8 thoughts on “SIMchronicity

  1. I almost wish they hadn’t gone to quite this extreme with the graphics. Sim City was always nice because it was a game I could play on a laptop without a real graphics card, so this is just another game to add to my growing list of games my current computer cannot run. /cry

    • I have a newish laptop with a good graphics card, but I do feel your pain. I think that’s part of the reason PC gaming has shrunk over the years: people just want their games to WORK. That, and all the Draconian anti-piracy measures.

      But I like shiny graphics, so I’m not about to complain about the shininess.

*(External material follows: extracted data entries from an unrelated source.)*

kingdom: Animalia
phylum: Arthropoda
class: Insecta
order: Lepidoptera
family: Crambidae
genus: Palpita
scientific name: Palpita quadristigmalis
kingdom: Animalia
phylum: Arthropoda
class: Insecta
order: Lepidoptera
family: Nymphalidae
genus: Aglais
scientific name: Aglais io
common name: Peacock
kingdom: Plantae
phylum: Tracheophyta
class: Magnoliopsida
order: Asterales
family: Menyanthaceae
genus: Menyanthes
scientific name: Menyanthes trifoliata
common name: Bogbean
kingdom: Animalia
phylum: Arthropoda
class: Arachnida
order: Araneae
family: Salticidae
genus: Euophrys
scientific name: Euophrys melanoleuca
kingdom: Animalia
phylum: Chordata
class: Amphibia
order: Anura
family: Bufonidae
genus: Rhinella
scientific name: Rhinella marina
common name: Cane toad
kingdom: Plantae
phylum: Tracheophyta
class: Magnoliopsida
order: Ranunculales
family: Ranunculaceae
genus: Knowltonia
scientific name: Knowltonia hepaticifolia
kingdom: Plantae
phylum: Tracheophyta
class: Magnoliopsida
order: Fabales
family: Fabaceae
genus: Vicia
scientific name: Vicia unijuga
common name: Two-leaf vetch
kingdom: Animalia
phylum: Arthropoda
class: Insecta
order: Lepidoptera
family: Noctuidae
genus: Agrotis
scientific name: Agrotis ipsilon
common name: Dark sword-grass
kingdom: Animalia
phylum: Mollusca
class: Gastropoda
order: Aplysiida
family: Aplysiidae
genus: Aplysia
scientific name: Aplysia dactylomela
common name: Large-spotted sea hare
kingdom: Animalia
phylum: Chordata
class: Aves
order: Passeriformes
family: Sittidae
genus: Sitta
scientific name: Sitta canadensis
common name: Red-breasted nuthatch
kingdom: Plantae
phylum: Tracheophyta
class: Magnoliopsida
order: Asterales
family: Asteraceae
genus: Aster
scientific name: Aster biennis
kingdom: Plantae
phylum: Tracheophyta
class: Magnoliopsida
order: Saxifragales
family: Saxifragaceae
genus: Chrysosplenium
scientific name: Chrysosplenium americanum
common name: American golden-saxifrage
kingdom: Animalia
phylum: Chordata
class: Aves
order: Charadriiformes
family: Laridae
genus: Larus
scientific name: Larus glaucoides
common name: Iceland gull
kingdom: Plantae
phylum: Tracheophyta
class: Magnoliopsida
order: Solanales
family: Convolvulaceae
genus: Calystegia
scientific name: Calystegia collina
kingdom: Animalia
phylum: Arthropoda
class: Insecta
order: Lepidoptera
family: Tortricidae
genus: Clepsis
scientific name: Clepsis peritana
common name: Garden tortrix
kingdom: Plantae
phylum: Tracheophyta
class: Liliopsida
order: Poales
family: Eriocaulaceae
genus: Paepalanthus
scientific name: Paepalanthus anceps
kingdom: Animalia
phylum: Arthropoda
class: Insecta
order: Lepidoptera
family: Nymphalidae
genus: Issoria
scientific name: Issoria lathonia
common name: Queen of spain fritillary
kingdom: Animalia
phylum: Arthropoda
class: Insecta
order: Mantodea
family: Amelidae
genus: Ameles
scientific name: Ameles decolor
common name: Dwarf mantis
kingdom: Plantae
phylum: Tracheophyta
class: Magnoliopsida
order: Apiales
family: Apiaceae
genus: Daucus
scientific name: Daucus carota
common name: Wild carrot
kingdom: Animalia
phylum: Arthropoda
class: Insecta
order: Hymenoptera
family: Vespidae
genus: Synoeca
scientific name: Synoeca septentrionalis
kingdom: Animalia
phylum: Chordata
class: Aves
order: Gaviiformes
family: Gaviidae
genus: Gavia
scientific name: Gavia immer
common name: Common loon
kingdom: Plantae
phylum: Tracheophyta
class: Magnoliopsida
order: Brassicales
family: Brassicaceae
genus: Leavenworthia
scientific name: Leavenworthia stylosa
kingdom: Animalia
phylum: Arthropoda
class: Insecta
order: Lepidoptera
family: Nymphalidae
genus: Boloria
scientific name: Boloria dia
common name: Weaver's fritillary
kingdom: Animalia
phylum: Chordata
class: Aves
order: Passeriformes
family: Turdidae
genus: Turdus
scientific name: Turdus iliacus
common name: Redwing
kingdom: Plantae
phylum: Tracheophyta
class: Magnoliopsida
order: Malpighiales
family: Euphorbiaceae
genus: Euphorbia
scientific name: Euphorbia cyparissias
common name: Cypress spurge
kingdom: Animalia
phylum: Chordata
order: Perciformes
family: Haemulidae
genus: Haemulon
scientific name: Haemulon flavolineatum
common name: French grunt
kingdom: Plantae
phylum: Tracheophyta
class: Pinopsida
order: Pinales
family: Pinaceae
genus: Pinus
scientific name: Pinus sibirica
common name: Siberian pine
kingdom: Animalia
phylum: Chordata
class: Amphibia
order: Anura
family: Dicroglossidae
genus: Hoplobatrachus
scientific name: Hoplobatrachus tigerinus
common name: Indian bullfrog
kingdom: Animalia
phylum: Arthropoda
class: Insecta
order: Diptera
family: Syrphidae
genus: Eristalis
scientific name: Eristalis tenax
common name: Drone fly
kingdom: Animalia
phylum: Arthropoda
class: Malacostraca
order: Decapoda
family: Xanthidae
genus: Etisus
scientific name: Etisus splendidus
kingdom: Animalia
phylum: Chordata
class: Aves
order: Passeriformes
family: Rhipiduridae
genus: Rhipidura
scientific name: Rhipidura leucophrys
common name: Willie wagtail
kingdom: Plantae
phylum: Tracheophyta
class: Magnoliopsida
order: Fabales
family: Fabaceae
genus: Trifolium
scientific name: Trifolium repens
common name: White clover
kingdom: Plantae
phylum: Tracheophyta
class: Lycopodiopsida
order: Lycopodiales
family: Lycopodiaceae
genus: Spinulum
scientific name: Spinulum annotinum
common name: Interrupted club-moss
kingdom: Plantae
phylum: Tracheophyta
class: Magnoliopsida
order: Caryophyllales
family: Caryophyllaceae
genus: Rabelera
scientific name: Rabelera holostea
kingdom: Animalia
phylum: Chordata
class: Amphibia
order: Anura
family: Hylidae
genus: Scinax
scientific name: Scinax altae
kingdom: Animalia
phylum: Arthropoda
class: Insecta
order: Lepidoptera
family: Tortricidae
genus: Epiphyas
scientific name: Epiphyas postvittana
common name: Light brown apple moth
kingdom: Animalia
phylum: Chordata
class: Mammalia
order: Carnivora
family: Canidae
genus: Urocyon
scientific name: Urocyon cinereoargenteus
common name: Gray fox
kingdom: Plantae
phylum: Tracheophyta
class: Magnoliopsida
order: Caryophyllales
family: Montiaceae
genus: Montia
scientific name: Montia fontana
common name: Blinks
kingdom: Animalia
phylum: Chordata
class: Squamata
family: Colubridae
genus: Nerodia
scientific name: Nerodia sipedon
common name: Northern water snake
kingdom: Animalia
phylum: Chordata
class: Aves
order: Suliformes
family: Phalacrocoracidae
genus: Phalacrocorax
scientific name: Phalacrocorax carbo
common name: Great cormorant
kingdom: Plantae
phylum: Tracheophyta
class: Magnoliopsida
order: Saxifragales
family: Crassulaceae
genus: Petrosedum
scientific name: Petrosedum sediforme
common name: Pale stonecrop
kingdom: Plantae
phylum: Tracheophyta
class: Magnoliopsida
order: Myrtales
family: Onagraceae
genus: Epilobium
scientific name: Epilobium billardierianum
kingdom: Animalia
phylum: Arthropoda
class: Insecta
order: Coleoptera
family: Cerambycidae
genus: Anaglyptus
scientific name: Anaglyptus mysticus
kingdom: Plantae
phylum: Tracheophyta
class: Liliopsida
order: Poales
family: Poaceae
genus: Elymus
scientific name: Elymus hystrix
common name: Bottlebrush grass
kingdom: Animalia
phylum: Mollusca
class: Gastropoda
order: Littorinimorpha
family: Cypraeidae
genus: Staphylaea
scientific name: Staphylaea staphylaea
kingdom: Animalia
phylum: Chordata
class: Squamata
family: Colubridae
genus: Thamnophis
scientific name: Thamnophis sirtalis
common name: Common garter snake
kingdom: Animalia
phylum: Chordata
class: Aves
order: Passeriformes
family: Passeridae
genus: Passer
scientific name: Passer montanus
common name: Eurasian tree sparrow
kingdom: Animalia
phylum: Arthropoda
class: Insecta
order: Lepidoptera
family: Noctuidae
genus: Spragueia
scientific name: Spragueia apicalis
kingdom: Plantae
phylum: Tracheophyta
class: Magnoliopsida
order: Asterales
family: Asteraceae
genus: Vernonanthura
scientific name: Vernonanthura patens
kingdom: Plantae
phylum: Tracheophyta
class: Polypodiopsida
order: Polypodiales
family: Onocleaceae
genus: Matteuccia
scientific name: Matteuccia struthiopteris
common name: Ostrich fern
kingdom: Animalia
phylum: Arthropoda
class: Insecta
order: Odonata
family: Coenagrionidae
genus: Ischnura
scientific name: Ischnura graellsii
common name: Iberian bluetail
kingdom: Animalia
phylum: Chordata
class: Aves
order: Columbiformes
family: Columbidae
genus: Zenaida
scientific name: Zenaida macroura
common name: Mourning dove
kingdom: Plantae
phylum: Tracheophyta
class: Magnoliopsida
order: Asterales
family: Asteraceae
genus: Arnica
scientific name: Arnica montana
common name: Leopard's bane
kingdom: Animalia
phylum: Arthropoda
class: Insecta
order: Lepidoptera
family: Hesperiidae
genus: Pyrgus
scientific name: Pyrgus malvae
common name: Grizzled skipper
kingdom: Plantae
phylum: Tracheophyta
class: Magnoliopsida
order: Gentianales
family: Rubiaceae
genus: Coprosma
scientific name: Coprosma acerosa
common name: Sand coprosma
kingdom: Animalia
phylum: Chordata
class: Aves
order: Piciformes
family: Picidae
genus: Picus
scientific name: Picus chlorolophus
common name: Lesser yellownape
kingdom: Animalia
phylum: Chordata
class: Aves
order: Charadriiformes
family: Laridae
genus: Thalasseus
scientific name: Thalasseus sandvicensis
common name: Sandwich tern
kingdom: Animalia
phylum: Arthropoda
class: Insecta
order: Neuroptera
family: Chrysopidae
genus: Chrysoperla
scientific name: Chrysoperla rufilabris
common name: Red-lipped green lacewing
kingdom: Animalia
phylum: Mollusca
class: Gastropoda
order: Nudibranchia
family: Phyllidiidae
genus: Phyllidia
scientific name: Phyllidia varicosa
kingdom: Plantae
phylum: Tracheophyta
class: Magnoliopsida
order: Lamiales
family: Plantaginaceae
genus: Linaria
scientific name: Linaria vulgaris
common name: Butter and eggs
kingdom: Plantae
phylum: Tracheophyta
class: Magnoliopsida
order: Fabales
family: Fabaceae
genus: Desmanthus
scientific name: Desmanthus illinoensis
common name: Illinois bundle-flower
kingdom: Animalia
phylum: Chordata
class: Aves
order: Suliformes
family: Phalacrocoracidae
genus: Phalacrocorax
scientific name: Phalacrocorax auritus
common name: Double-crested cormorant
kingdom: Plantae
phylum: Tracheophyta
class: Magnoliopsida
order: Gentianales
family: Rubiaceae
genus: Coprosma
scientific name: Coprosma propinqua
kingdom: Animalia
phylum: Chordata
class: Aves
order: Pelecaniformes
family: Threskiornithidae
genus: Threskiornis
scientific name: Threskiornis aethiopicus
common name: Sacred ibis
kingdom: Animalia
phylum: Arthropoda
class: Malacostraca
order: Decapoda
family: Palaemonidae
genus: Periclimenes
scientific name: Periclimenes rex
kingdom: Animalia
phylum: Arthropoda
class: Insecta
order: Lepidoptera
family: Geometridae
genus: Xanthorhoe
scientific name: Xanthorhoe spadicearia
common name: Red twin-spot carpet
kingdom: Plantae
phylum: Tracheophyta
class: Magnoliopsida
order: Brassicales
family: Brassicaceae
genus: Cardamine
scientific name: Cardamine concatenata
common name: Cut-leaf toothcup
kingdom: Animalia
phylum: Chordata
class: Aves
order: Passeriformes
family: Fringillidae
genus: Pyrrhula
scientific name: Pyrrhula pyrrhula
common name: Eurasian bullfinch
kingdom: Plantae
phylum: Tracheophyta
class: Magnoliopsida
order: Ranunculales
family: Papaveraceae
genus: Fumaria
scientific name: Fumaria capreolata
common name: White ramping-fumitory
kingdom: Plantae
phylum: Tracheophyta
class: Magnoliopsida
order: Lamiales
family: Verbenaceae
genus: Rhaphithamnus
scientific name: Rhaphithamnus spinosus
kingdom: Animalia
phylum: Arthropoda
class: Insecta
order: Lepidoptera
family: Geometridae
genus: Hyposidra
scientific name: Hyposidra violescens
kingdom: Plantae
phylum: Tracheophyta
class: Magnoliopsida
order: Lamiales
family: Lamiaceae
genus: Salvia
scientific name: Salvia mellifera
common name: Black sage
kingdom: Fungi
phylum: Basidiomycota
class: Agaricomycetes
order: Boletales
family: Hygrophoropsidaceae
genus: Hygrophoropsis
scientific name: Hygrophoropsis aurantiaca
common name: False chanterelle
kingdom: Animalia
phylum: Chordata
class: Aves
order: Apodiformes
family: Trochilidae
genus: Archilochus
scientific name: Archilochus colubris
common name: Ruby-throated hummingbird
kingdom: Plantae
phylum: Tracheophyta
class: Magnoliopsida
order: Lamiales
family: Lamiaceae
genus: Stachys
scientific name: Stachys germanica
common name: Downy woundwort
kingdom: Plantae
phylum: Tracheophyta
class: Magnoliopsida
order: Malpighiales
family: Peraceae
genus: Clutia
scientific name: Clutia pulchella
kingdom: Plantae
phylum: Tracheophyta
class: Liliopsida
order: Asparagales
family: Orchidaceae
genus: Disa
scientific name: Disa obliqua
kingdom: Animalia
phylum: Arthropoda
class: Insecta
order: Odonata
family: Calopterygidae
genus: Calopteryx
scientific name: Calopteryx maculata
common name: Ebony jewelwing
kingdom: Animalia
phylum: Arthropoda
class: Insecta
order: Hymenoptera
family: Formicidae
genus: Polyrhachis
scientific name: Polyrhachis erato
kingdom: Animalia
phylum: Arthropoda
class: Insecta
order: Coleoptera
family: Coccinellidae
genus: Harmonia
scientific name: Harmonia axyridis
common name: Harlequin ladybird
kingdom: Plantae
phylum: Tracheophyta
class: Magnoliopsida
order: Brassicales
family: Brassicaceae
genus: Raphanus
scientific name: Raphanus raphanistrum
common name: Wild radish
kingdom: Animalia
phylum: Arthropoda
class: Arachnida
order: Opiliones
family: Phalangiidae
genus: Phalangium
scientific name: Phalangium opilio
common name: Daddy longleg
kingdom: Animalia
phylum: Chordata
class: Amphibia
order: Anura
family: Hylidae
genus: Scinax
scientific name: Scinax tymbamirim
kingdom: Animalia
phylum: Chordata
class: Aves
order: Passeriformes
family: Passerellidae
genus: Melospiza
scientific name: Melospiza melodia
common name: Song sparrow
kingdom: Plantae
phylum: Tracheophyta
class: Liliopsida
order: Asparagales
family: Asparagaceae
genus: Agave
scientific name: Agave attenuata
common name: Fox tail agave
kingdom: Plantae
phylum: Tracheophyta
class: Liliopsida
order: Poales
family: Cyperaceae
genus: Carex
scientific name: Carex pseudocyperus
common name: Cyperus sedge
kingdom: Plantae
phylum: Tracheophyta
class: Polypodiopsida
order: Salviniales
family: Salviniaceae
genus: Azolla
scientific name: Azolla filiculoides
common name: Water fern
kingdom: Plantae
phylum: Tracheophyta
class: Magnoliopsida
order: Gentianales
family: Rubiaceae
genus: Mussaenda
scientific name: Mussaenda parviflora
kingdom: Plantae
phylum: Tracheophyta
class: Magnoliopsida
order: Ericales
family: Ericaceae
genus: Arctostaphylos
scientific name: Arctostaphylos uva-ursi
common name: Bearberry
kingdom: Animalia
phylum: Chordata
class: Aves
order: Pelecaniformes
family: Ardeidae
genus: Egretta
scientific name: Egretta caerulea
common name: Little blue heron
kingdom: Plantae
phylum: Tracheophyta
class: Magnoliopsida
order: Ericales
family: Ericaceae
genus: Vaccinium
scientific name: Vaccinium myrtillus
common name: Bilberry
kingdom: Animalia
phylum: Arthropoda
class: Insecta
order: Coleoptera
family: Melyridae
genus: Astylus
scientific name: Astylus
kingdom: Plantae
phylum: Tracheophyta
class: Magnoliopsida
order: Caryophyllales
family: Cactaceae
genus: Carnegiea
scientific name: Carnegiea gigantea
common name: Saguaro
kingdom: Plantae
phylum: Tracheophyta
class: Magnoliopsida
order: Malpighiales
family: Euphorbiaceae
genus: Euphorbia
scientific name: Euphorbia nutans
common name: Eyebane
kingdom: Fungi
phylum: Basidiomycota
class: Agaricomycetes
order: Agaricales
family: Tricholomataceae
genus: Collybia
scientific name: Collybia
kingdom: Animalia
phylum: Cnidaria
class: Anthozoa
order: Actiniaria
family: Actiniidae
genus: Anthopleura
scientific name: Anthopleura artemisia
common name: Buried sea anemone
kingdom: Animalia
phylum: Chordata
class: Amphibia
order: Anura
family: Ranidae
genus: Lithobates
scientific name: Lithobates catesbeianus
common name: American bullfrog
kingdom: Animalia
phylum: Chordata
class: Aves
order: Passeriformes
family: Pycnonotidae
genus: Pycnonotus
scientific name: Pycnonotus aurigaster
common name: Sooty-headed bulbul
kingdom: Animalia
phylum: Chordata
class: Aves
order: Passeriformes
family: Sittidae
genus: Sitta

  2. Reblogged this on Vaginas and Video Games: Advice and Stuff for Gamers and commented:
    This gentleman (and I am making a lot of presumptions when I say gentleman, since this person could be neither gentle nor man. Perhaps he’s a robot?) believes that gaming is heading in the direction of being entirely composed of online-only gaming. I think he’s probably right. I also think that his hesitations regarding this trend are completely founded. Personally, I fear the day that the Blizzard servers shut down forever, since I’ve sunk a lot of my hard-earned cash (okay, not really hard-earned, I basically just hang out and do what I want for a living) into those games and others like them. Online-only games are definitely going to require a change in how we think about what we’re buying and I believe he is correct in saying that it is more like renting that game. The worst trend (related to the one previously mentioned) is probably the one where you pay real money to invest in virtual upgrades for your accounts (like buying skins for League of Legends or any of the Blizzard pet store items). This economic model encourages people to invest their money in something which probably won’t exist in a few years, and often those $10 at-a-time purchases add up to a pretty significant investment in your account.

  3. Great post, Alex. Really outdid yourself on this one, I think.

    I’ve only played a few of the SIM games; SIM City 2000 (or 3000, I don’t remember), and SIM Life, which I couldn’t figure out (I was a kid at the time, which also hampered City.) Also Civilization II, which isn’t the same but is certainly a relative. They can be fun once one figures out the intricacies — and if you can manage to not go bankrupt in a week. And it’s obviously a type of game that works well, considering the long success of the series and the numerous attempts at imitation (FarmVille). The new one certainly looks shiny, and I can see how it would be fun to have online neighbors that one could borrow a cup of infrastructure from. (Also I think eliminating the water and electricity from the construction is probably a good step towards “let’s not drive people crazy”.)

    But the always-online aspect of video games today… got to agree, I’m not a fan. Part of that, certainly, is still bitterness over the abrupt termination of City of Heroes. Not only can you lose the ability to play the game, forever, but it can happen on the drop of a hat. That’s pretty hard to swallow. Making it worse is, if I decide I don’t like an old NES cartridge, I can choose to stop playing it. But with an always-online game, not only do I have to like it, so do a lot of other people. Even if the game is basically single-player-plus, my ability to simply play the game is dependent on other people wanting to, and not even just people I know. That’s downright perverse. It’s like a board game, only instead of having to talk my family into playing, I’m only able to play if someone in Seoul is interested.

    • Thanks, dude! I really appreciate it. And the Twitter shout-out!

      I guess I’m not the target demographic of the “always-online” thing, even though I do spend a great deal of my time online. Even in WoW, I tended to ignore other players. The few times I grouped, someone invariably pissed me off or made me feel uncomfortable in some way. That’s WoW-culture…but it really isn’t far off from gaming or internet culture in general.

      So when these companies push for “always-online,” I have to wonder…have they ever really been online?

      • I’m the same way. Even in City of Heroes, which was probably the most pathologically well-behaved online gaming community, I still soloed about ten times as often as I teamed up with anyone.

        They really need to consider that sometime people don’t want to interact with other people.